Work instructions: If a line in the data below holds the word "Squamous", include it in the count. Give only the final number.

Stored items
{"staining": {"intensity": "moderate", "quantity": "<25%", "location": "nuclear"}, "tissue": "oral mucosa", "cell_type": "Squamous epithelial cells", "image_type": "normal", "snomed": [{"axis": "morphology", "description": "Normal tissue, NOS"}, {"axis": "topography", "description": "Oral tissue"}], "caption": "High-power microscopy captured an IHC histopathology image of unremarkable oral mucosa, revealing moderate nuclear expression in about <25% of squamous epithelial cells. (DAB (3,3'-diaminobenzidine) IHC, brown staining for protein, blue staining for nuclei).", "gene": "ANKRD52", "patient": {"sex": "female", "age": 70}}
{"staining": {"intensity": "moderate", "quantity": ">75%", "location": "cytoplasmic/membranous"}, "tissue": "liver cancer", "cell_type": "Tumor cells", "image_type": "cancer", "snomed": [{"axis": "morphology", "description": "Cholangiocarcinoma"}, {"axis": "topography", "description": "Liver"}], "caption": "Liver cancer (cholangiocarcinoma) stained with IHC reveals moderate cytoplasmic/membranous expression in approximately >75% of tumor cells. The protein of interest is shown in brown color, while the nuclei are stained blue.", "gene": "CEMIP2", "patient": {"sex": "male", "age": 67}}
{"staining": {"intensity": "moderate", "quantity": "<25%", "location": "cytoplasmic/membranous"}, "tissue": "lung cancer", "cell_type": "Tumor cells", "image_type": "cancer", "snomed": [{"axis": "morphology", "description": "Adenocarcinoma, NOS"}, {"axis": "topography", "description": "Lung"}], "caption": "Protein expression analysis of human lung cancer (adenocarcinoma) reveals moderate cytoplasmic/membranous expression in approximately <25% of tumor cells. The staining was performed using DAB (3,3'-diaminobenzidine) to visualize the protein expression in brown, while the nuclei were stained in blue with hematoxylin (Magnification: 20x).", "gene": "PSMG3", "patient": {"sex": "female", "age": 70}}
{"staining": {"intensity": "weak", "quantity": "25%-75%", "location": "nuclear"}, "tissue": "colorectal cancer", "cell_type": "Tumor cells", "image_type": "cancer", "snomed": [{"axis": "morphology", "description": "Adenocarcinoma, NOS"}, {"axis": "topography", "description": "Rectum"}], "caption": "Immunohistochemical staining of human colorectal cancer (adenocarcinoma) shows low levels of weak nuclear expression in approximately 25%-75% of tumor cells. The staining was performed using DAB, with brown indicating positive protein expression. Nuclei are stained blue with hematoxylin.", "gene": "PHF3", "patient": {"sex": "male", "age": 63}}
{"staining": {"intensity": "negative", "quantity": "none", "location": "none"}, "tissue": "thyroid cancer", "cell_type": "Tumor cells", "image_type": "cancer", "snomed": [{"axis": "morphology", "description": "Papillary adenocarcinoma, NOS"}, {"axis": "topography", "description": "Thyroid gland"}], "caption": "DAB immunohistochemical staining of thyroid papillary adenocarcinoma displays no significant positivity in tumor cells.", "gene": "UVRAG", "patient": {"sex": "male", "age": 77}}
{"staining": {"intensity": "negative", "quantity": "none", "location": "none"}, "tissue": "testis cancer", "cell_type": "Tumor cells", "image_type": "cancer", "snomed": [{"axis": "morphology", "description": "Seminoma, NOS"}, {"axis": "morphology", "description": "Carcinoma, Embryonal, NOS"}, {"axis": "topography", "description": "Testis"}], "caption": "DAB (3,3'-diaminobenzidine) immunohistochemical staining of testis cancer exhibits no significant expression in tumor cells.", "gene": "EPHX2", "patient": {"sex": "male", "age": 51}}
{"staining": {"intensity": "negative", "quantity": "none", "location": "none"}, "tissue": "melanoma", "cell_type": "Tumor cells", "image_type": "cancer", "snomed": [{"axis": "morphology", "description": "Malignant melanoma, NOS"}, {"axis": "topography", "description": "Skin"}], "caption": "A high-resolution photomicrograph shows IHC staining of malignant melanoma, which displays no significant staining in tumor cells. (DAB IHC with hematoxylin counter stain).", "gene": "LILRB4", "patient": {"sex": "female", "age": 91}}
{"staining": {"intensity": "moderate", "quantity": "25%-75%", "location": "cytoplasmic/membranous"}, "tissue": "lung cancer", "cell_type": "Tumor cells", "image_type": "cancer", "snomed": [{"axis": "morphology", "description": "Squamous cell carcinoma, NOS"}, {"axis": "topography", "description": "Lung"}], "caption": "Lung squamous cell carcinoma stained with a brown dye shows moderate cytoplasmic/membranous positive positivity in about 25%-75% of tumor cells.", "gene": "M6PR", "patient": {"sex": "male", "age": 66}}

Response: 2